Fallon took classes at Temple but the itch to play kept surfacing. “For me, it was the regret aspect,” Fallon shared. “I was telling myself ‘Do you want to see yourself when you are 40 years old and saying I could have played those last few years of college?’ Or do I play those years and not regret what could have happened? The regret was eating me alive a little bit those years I wasn’t playing.”

Fallon called then DelVal head coach Duke Greco, who recruited him at West. “I always appreciated him a lot,” Fallon said. “He had total open arms and said he’d love to take me.

“I picked DelVal because of Coach Greco and the location. You can’t beat that,” Fallon continued. “I’m 22 now so I don’t need to be living the college life. I’m there for the academics and to play football.”

“As an older guy, you don’t have to worry about certain stuff with him,” Isgro echoed. “He is focused and he knows what he wants.”

Besides football hardware Fallon, a business major with a strong interest in being a personal trainer, also earned a spot on the All-MAC Academic football team. A player must have a 3.20 GPA or better to be eligible. “I’d want to help people improve their health or whatever aspect of their life that they need,” he shared. “That really intrigues me.”
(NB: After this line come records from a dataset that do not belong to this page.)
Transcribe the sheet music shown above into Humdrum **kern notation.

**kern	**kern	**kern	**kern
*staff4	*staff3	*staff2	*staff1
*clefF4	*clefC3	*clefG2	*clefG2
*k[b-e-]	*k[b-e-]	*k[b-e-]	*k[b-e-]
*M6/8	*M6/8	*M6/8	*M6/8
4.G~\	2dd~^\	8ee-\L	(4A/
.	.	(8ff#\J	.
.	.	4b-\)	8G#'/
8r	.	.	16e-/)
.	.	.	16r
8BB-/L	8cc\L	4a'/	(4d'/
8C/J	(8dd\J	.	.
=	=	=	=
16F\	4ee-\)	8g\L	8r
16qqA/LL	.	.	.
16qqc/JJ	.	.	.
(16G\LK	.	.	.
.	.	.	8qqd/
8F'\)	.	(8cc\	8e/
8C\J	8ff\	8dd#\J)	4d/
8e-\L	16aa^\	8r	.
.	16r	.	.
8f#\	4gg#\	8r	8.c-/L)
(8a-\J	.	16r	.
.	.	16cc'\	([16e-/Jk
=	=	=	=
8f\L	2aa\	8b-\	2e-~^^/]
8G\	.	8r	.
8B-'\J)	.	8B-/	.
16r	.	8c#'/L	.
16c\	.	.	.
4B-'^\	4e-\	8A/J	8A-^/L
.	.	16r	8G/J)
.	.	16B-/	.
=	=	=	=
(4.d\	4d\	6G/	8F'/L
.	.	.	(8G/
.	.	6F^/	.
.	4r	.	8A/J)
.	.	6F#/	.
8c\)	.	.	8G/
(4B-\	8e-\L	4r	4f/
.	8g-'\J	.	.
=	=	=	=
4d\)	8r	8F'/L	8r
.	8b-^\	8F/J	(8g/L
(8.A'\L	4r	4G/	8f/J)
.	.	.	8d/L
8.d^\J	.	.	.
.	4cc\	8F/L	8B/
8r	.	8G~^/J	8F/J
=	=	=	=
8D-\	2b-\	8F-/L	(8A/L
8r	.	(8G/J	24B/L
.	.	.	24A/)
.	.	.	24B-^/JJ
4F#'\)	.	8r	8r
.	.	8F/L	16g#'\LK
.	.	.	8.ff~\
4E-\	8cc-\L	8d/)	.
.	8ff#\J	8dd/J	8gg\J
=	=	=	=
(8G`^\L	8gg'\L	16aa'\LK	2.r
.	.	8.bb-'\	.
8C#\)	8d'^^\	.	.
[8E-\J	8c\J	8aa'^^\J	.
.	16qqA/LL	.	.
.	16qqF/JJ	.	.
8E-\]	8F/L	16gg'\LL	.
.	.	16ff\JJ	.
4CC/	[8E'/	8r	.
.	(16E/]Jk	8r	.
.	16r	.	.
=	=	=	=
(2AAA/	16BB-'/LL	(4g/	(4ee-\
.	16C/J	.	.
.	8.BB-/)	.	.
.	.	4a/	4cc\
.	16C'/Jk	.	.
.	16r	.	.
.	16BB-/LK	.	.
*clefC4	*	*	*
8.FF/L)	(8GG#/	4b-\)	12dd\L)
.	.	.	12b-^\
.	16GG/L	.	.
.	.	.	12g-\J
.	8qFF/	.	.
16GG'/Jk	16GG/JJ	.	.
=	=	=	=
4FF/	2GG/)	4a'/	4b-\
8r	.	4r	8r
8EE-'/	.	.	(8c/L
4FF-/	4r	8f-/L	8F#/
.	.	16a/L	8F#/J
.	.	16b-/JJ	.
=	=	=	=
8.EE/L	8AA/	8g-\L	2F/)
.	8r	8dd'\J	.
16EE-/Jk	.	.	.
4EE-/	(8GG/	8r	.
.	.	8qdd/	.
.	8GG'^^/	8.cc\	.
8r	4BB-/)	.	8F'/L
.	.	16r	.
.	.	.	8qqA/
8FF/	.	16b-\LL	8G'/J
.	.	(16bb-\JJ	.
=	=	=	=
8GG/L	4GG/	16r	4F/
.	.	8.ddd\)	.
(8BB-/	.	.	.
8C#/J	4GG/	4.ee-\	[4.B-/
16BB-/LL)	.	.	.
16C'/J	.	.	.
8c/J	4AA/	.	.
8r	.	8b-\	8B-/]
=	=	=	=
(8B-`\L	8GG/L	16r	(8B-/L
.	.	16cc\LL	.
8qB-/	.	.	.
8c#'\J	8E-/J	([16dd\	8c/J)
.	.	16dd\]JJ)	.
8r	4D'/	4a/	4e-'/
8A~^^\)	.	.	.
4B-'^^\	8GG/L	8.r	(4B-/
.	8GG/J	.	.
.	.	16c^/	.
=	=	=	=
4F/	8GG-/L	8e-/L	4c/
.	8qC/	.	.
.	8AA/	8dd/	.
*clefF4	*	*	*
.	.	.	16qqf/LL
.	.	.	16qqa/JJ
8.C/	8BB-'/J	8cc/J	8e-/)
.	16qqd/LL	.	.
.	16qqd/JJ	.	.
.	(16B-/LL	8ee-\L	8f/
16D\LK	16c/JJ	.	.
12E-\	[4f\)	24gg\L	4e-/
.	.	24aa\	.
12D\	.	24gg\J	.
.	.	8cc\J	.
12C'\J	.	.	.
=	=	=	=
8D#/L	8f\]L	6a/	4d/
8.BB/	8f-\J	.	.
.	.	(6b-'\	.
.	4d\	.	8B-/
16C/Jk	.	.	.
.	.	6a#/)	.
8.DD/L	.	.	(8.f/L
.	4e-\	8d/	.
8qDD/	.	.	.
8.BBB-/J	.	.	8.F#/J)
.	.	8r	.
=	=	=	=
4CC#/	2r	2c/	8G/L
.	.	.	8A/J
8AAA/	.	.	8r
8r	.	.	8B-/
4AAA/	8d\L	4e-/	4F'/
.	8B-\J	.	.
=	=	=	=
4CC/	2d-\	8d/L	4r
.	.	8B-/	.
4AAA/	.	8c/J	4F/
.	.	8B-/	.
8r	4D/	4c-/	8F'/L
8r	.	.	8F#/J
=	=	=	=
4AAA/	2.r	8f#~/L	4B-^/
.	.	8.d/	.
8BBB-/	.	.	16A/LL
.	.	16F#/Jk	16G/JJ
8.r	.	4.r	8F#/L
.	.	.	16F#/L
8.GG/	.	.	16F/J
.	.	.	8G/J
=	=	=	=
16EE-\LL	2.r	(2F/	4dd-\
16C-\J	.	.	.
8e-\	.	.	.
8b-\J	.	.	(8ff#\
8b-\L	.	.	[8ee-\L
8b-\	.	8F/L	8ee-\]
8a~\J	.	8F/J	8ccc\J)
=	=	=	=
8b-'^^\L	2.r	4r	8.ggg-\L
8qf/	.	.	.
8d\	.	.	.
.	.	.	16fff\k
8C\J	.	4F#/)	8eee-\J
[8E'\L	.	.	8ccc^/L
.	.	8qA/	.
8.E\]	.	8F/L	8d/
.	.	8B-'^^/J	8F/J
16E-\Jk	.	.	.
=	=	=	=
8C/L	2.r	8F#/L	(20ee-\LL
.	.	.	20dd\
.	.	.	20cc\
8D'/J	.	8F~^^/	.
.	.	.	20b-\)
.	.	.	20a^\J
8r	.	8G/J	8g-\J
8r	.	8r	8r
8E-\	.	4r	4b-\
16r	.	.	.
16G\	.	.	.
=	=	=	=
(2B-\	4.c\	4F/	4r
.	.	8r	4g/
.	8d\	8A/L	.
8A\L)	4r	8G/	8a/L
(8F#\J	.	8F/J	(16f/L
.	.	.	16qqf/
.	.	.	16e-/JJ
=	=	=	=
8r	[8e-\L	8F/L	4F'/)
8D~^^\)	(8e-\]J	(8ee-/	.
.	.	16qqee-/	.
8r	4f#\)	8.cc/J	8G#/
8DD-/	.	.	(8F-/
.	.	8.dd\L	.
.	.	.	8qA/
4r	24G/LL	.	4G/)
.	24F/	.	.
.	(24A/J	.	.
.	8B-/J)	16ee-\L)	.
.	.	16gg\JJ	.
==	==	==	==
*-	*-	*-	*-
The six-time defending MAC champion, DelVal brings a 53-game conference win streak into its home opener on Sept. 14 against Alvernia.

It will also be the first home game for Isgro, Fallon’s running backs coach last season, as head coach. West Chester hired Greco as its head coach in the offseason.

“Coach Isgro is awesome,” Fallon praised. “When I transferred here, he was the one giving me tours and teaching me all about DelVal. The whole team was very excited to hear that he was hired. I think he is going to pick up right where we left and we’re not going to skip a beat.”

“Jack is a bright football guy so it was easy to get him up to speed quickly,” Isgro shared. “He jumped into a role with an injury to one of the other guys. He stepped up and this year, we’ll be looking for him to carry the load like he did at the back end of last season, whether it was in or out of the backfield and leadership-wise.”

Some early Division III preseason polls excluded DelVal from the top 25, a fact not unnoticed in Doylestown. “I think everyone has a little bit of a chip on the shoulder,” Fallon said. “We feel ready to go out and prove people wrong this year.”

And Fallon is poised to jump from good to great. “I’m feeling way better this year than I did last year,” he said in mid-July. “This spring helped me a lot. At camp last year, I was shaking the rust off. This camp, I’m ready to go.”